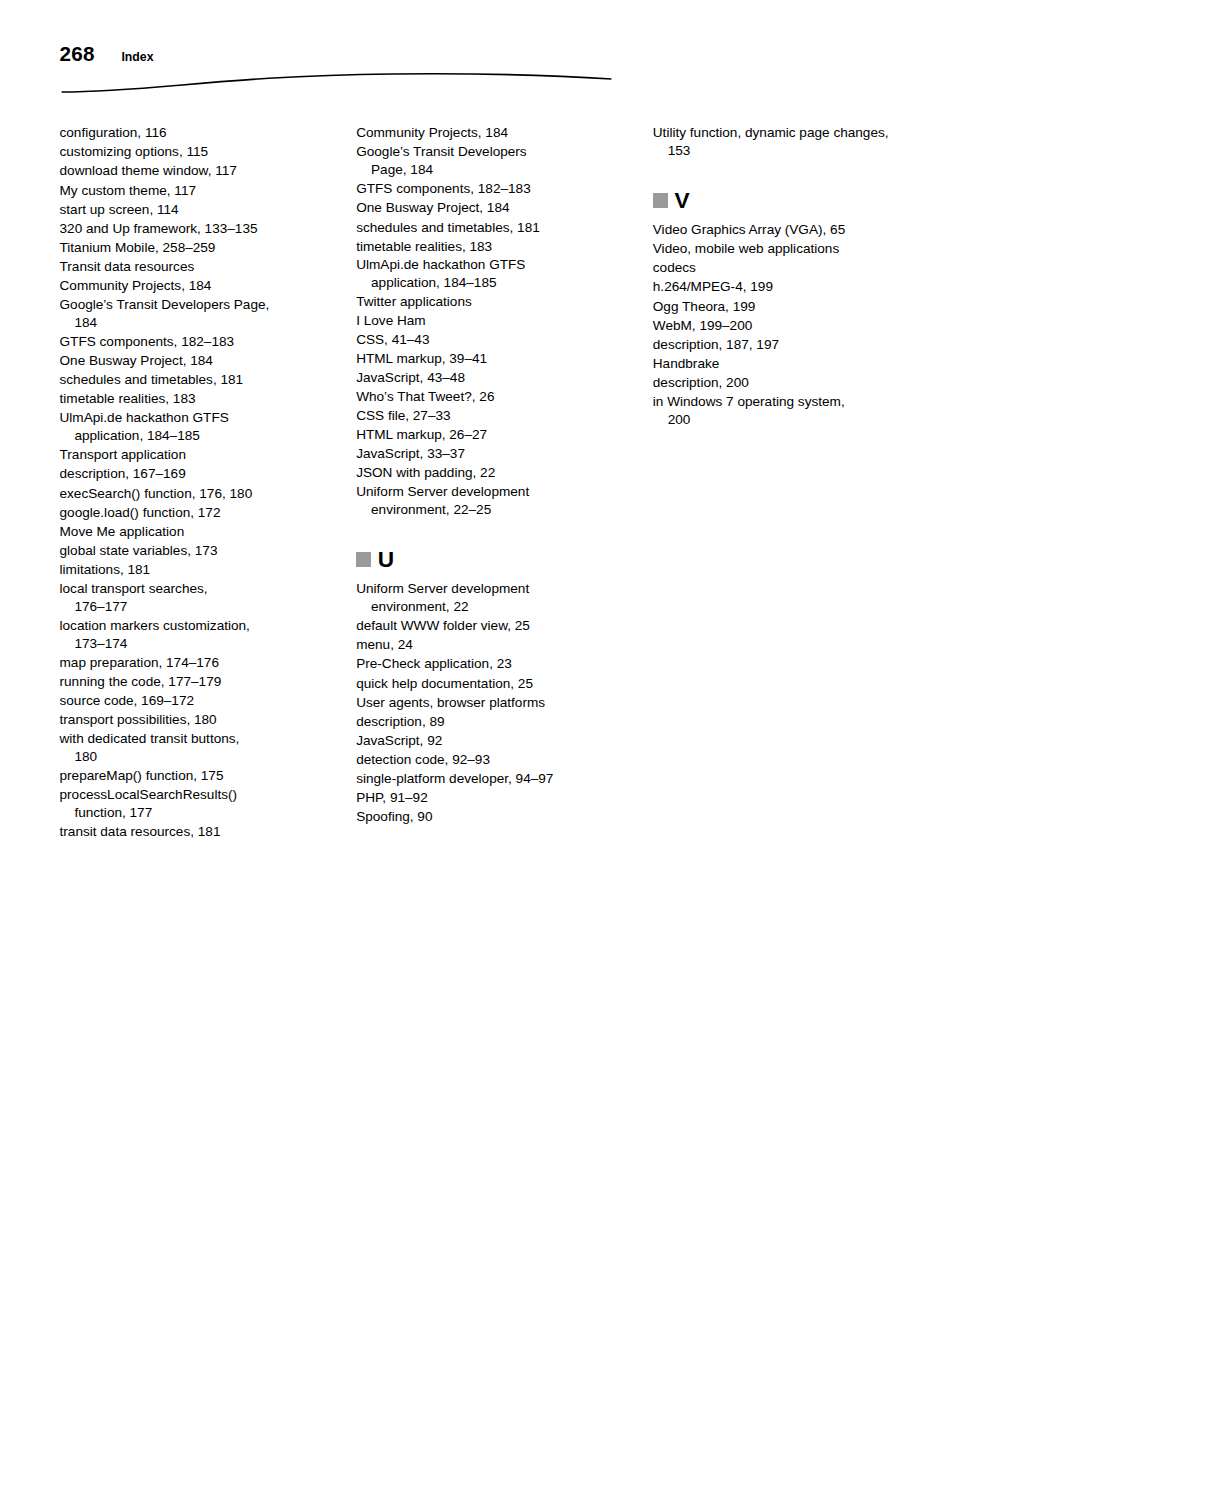268 Index
configuration, 116
customizing options, 115
download theme window, 117
My custom theme, 117
start up screen, 114
320 and Up framework, 133–135
Titanium Mobile, 258–259
Transit data resources
Community Projects, 184
Google’s Transit Developers Page,184
GTFS components, 182–183
One Busway Project, 184
schedules and timetables, 181
timetable realities, 183
UlmApi.de hackathon GTFSapplication, 184–185
Transport application
description, 167–169
execSearch() function, 176, 180
google.load() function, 172
Move Me application
global state variables, 173
limitations, 181
local transport searches,176–177
location markers customization,173–174
map preparation, 174–176
running the code, 177–179
source code, 169–172
transport possibilities, 180
with dedicated transit buttons,180
prepareMap() function, 175
processLocalSearchResults()function, 177
transit data resources, 181
Community Projects, 184
Google’s Transit DevelopersPage, 184
GTFS components, 182–183
One Busway Project, 184
schedules and timetables, 181
timetable realities, 183
UlmApi.de hackathon GTFSapplication, 184–185
Twitter applications
I Love Ham
CSS, 41–43
HTML markup, 39–41
JavaScript, 43–48
Who’s That Tweet?, 26
CSS file, 27–33
HTML markup, 26–27
JavaScript, 33–37
JSON with padding, 22
Uniform Server developmentenvironment, 22–25
U
Uniform Server developmentenvironment, 22
default WWW folder view, 25
menu, 24
Pre-Check application, 23
quick help documentation, 25
User agents, browser platforms
description, 89
JavaScript, 92
detection code, 92–93
single-platform developer, 94–97
PHP, 91–92
Spoofing, 90
Utility function, dynamic page changes,153
V
Video Graphics Array (VGA), 65
Video, mobile web applications
codecs
h.264/MPEG-4, 199
Ogg Theora, 199
WebM, 199–200
description, 187, 197
Handbrake
description, 200
in Windows 7 operating system,200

+ + + + +

*Task goal*:
Whenever the word "Video" shows up in a line of the entries, copy that line.

*Response for this exercise*:
Video Graphics Array (VGA), 65
Video, mobile web applications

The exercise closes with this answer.